Earlier this week the team headed up to LA for some track training on the velodrome. We've been stationed in the Olympic Training Center in Chula Vista and making trips up north to get in some quality training before our big competition next week. I called Gary, Ryan's dad, and let him know our training times and hoped to meet up. I love to keep in touch with him and make an effort to see him and his wife Anita every time I'm in town.

"You sure didn't take the traditional path in life," Anita commented at dinner. Her eyes were wide, portraying what I registered as fear. "I could never not have a steady job or paycheck. Yet, Jen, I got to hand it to you. You make it work."

"I'm not sure how," I admitted. Her fear triggered my own. How am I making this work?

"You're doing it right, girl," Gary championed. He is always supportive. He shakes his head in wonderment at me a lot, but it's nonjudgemental and makes me giggle when I think about how crazy most of the shit is that I do.

I admit, it's tempting to quit everything and get a real job. Climbing a corporate ladder would satisfy my competitive itch. But I know as soon as I do, I would find myself unhappy in a matter of weeks. I need constant movement, constant pressure of improving as a person and an athlete. As nice as a steady paycheck sounds, the idea of regular office hours and the same type of work sounds absolutely boring. Bring on the unknown. Bring on the adventure. I'm all about the journey.
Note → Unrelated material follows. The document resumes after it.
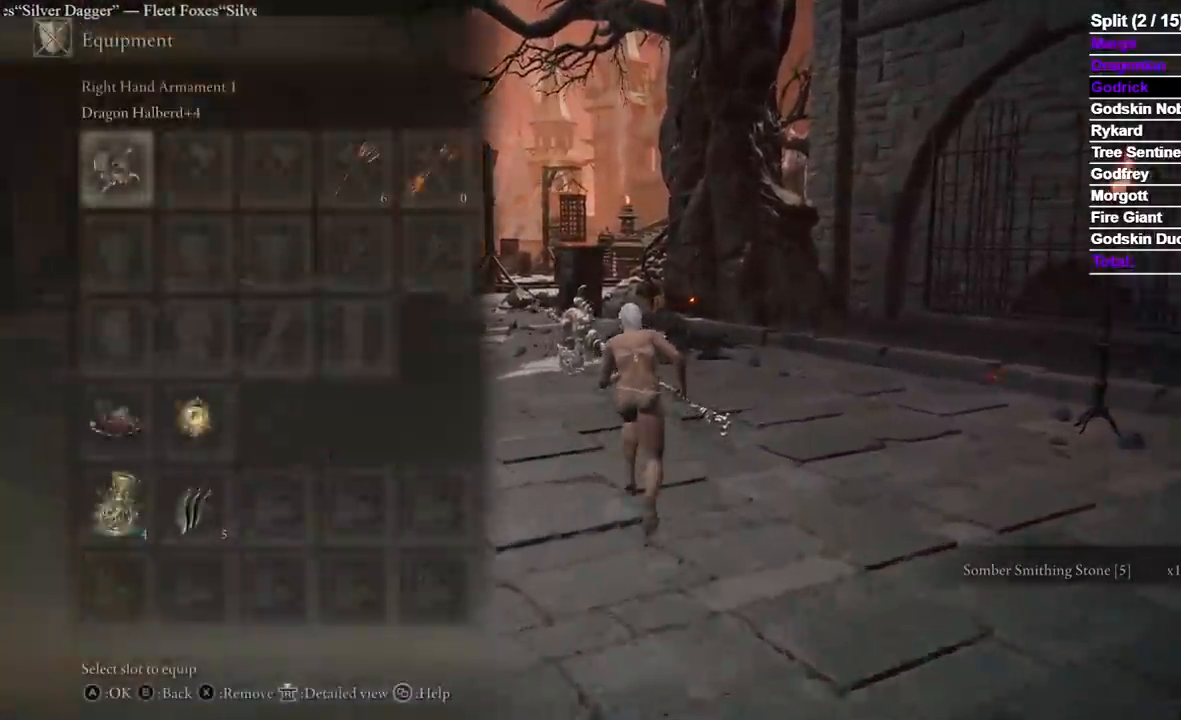
{"dt_ms": 500, "buttons": ["B"], "left_stick": "up", "right_stick": "center", "events": [[100, "A", "up"], [283, "right_stick", "left"], [400, "right_stick", "center"]]}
And you know what? When you are open to a journey that takes twists and turns and you accept things for what they are and make the most of them, big and exciting things happen.

Make it work. That's all you have to do. Don't settle for mediocracy. Take life by the horns, choose what you want to do and follow your dreams with reckless abandon.  You never know if it's going to lead to Aguascalientes, Mexico for a ParaCycling Track World Championship.